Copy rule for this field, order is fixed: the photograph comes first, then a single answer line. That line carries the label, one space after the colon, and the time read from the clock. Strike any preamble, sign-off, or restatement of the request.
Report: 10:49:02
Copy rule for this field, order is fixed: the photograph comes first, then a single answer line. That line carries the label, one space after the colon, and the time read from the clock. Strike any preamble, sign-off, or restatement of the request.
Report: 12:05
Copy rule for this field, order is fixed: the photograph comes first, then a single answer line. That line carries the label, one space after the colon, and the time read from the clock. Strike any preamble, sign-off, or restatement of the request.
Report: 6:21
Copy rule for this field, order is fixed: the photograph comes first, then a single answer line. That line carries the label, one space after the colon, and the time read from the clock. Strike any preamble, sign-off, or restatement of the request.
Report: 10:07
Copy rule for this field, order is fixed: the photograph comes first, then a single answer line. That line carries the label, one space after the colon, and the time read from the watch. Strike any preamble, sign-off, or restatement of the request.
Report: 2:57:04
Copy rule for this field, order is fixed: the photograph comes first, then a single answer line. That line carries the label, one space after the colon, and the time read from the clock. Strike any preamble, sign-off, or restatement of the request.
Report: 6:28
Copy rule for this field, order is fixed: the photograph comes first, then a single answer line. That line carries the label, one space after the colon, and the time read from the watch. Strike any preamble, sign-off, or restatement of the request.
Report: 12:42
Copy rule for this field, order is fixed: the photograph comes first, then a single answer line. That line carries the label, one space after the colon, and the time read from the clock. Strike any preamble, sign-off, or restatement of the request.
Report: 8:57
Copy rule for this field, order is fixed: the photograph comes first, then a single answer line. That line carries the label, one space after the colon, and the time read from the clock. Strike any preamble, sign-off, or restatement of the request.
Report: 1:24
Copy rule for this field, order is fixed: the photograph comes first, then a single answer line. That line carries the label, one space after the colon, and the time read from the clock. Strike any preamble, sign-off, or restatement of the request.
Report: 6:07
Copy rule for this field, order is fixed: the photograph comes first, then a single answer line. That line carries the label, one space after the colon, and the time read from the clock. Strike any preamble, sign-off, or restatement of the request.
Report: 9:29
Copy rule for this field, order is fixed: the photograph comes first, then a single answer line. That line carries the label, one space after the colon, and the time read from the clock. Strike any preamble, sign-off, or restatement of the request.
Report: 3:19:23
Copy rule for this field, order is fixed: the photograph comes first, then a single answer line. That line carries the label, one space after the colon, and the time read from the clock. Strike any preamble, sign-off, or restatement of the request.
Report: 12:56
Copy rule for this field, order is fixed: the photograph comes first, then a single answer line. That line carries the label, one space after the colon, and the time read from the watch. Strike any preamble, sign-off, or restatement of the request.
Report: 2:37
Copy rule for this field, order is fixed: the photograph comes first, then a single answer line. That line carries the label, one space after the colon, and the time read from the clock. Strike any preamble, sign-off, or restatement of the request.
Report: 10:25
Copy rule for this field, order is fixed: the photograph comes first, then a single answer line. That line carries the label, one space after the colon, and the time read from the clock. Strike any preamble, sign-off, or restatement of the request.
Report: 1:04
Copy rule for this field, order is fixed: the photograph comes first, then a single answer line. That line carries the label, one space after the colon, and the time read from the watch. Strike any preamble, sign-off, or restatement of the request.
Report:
------------
▶ [SHORT EXERCISE]:
Write out all of the records above word for word, with nothing changed.

▶ [EXERCISE OUTPUT]:
Copy rule for this field, order is fixed: the photograph comes first, then a single answer line. That line carries the label, one space after the colon, and the time read from the clock. Strike any preamble, sign-off, or restatement of the request.
Report: 10:49:02
Copy rule for this field, order is fixed: the photograph comes first, then a single answer line. That line carries the label, one space after the colon, and the time read from the clock. Strike any preamble, sign-off, or restatement of the request.
Report: 12:05
Copy rule for this field, order is fixed: the photograph comes first, then a single answer line. That line carries the label, one space after the colon, and the time read from the clock. Strike any preamble, sign-off, or restatement of the request.
Report: 6:21
Copy rule for this field, order is fixed: the photograph comes first, then a single answer line. That line carries the label, one space after the colon, and the time read from the clock. Strike any preamble, sign-off, or restatement of the request.
Report: 10:07
Copy rule for this field, order is fixed: the photograph comes first, then a single answer line. That line carries the label, one space after the colon, and the time read from the watch. Strike any preamble, sign-off, or restatement of the request.
Report: 2:57:04
Copy rule for this field, order is fixed: the photograph comes first, then a single answer line. That line carries the label, one space after the colon, and the time read from the clock. Strike any preamble, sign-off, or restatement of the request.
Report: 6:28
Copy rule for this field, order is fixed: the photograph comes first, then a single answer line. That line carries the label, one space after the colon, and the time read from the watch. Strike any preamble, sign-off, or restatement of the request.
Report: 12:42
Copy rule for this field, order is fixed: the photograph comes first, then a single answer line. That line carries the label, one space after the colon, and the time read from the clock. Strike any preamble, sign-off, or restatement of the request.
Report: 8:57
Copy rule for this field, order is fixed: the photograph comes first, then a single answer line. That line carries the label, one space after the colon, and the time read from the clock. Strike any preamble, sign-off, or restatement of the request.
Report: 1:24
Copy rule for this field, order is fixed: the photograph comes first, then a single answer line. That line carries the label, one space after the colon, and the time read from the clock. Strike any preamble, sign-off, or restatement of the request.
Report: 6:07
Copy rule for this field, order is fixed: the photograph comes first, then a single answer line. That line carries the label, one space after the colon, and the time read from the clock. Strike any preamble, sign-off, or restatement of the request.
Report: 9:29
Copy rule for this field, order is fixed: the photograph comes first, then a single answer line. That line carries the label, one space after the colon, and the time read from the clock. Strike any preamble, sign-off, or restatement of the request.
Report: 3:19:23
Copy rule for this field, order is fixed: the photograph comes first, then a single answer line. That line carries the label, one space after the colon, and the time read from the clock. Strike any preamble, sign-off, or restatement of the request.
Report: 12:56
Copy rule for this field, order is fixed: the photograph comes first, then a single answer line. That line carries the label, one space after the colon, and the time read from the watch. Strike any preamble, sign-off, or restatement of the request.
Report: 2:37
Copy rule for this field, order is fixed: the photograph comes first, then a single answer line. That line carries the label, one space after the colon, and the time read from the clock. Strike any preamble, sign-off, or restatement of the request.
Report: 10:25
Copy rule for this field, order is fixed: the photograph comes first, then a single answer line. That line carries the label, one space after the colon, and the time read from the clock. Strike any preamble, sign-off, or restatement of the request.
Report: 1:04
Copy rule for this field, order is fixed: the photograph comes first, then a single answer line. That line carries the label, one space after the colon, and the time read from the watch. Strike any preamble, sign-off, or restatement of the request.
Report:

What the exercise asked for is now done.